超市经理,酒吧领班,服装店经理,高档酒店,这些都构成了资产阶级生活的一面,阿基·考里斯马基并没有直接进行批判,但是在展现尼坎德和伊罗娜的遭遇时,实际上就是一种态度的表达,而真正进入到“无产阶级”生活和爱情的,则是“天堂孤影”般的存在:“孤影”注解了孤独,电影中尼坎德没有家人出现,只有最后去看的妹妹,她在精神病院里;伊罗娜也没有其他朋友,她总是带着一个收录机,让声音陪伴自己;还有在监狱里结识的朋友梅拉提,他有孩子有妻子,但是生活一样没有波澜,在日复一日中活着。孤独是他们共同的状态,但是“孤影”在另一方面却构筑了独立的世界,他们说的话,他们做的事,他们的爱,他们活着本身,就是一切,所以孤独是生活的另一面,它不是孤单,不是孤寂,不是“无产阶级”的无。
导演: 阿基·考里斯马基 |
生活是简单的,爱情是简单的,阿基·考里斯马基用镜头的简约主义构筑了“孤影”不被破坏的世界:地上滴落一滴血,就表明尼坎德的手受伤了;酒吧里打碎了玻璃,像一个镜头尼坎德醒来已经在牢房里了;超市的钱箱被放回去了,在警察局的伊罗娜听到警察接起了电弧啊,下一个镜头她已经离开了……镜头不是为了拓展无限,不是为了解读镜头背后的可能,而是以直接的方式讲述正在发生的故事,所以对话是简约的,行动是简约的,不蔓不枝,却真实。尼坎德和伊罗娜的爱情呢?当然也在“孤影”的世界里成为其所是,有过矛盾,有过伤害,有过困惑,但最终只有一个微笑,以及蜜月旅行达成的一致。

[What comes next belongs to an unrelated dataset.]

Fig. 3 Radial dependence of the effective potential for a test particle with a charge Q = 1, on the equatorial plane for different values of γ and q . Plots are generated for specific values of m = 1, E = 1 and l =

尼坎德在弄车子时手受伤了,在超市购物结束付款的时候,伊罗娜看到了他的手,然后给他包扎。这就是一个简单的事件,在简约的镜头里,似乎一切都很简单地被注解了:伊罗娜面对一个陌生的顾客,主动为他爆包扎,那时的眼神里装着什么?尼坎德没有拒绝而伸出自己的手,也一定知道了什么,第二天在收集垃圾再次遇到伊罗娜的时候,就说出了“明天晚上我来接你”的约定。爱情的发生就在于一个眼神,一句约定,如此简单,却也如此肯定。爱情发生了,但没有过多的缠绵,尼坎德去接伊罗娜,送给他花却带她娶自己学习英语听力的地方,伊罗娜还给他花,自己走了,故事里没有解释,镜头也没有旁注;伊罗娜又主动去找尼坎德,尼坎德向梅拉提借了钱,然后去旅馆开了两间房,尼坎德进了伊罗娜的房间,“接下来我们干什么?”伊罗娜问他,尼坎德提议去吃点东西;餐馆里,两个人坐着,伊罗娜自己抽着烟,然后问了一句:“你想我干什么?”尼坎德回答:“我什么都不需要。”然后很坚决而又简洁地告诉她:“我以前是屠夫现在是收垃圾的,我的牙齿和胃不好,除此之外什么都不要问了……”伊罗娜再没有问,回到旅馆,尼坎德开了自己的房门,然后对伊罗娜说:“晚安。”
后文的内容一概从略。